Saad Jacqueline F, Griffiths Kristi R, Kohn Michael R, Braund Taylor A, Clarke Simon, Williams Leanne M, Korgaonkar Mayuresh S
Brain Dynamics Centre, Westmead Institute for Medical Research, The University of Sydney, Sydney, NSW, Australia.
School of Medicine, Faculty of Medicine and Health, The University of Sydney, Sydney, NSW, Australia.
Front Hum Neurosci. 2022 Jun 9;16:859538. doi: 10.3389/fnhum.2022.859538. eCollection 2022.

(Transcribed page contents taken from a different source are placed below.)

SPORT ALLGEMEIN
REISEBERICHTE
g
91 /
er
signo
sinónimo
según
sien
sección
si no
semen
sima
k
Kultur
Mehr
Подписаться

Neuroimaging studies have revealed neurobiological differences in ADHD, particularly studies examining connectivity disruption and anatomical network organization. However, the underlying pathophysiology of ADHD types remains elusive as it is unclear whether dysfunctional network connections characterize the underlying clinical symptoms distinguishing ADHD types. Here, we investigated intrinsic functional network connectivity to identify neural signatures that differentiate the combined (ADHD-C) and inattentive (ADHD-I) presentation types. Applying network-based statistical (NBS) and graph theoretical analysis to task-derived intrinsic connectivity data from completed fMRI scans, we evaluated default mode network (DMN) and whole-brain functional network topology in a cohort of 34 ADHD participants (aged 8-17 years) defined using DSM-IV criteria as predominantly inattentive (ADHD-I) type ( = 15) or combined (ADHD-C) type ( = 19), and 39 age and gender-matched typically developing controls. ADHD-C were characterized from ADHD-I by reduced network connectivity differences within the DMN. Additionally, reduced connectivity within the DMN was negatively associated with ADHD-RS hyperactivity-impulsivity subscale score. Compared with controls, ADHD-C but not ADHD-I differed by reduced connectivity within the DMN; inter-network connectivity between the DMN and somatomotor networks; the DMN and limbic networks; and between the somatomotor and cingulo-frontoparietal, with ventral attention and dorsal attention networks. However, graph-theoretical measures did not significantly differ between groups. These findings provide insight into the intrinsic networks underlying phenotypic differences between ADHD types. Furthermore, these intrinsic functional connectomic signatures support neurobiological differences underlying clinical variations in ADHD presentations, specifically reduced within and between functional connectivity of the DMN in the ADHD-C type.
神经影像学研究揭示了注意缺陷多动障碍(ADHD)中的神经生物学差异,特别是那些研究连接中断和解剖网络组织的研究。然而,ADHD各类型的潜在病理生理学仍然难以捉摸,因为尚不清楚功能失调的网络连接是否是区分ADHD各类型的潜在临床症状的特征。在此,我们研究了内在功能网络连接性,以识别区分合并型(ADHD-C)和注意力不集中型(ADHD-I)表现类型的神经特征。将基于网络的统计(NBS)和图论分析应用于来自完成的功能磁共振成像(fMRI)扫描的任务衍生内在连接性数据,我们评估了34名ADHD参与者(年龄8 - 17岁)队列中的默认模式网络(DMN)和全脑功能网络拓扑结构,这些参与者根据《精神疾病诊断与统计手册》第四版(DSM-IV)标准被定义为主要是注意力不集中型(ADHD-I)(n = 15)或合并型(ADHD-C)(n = 19),以及39名年龄和性别匹配的发育正常的对照组。ADHD-C与ADHD-I的区别在于DMN内网络连接性差异减少。此外,DMN内连接性降低与ADHD评定量表(ADHD-RS)多动-冲动分量表得分呈负相关。与对照组相比,ADHD-C而非ADHD-I在DMN内连接性降低;DMN与躯体运动网络之间的网络间连接性;DMN与边缘系统网络之间的连接性;以及躯体运动与扣带回-额顶叶之间、与腹侧注意和背侧注意网络之间的连接性存在差异。然而,图论测量在各组之间没有显著差异。这些发现为ADHD各类型之间表型差异的内在网络提供了见解。此外,这些内在功能连接组特征支持了ADHD表现临床变异背后的神经生物学差异,特别是ADHD-C型中DMN功能连接性在内部和之间的降低。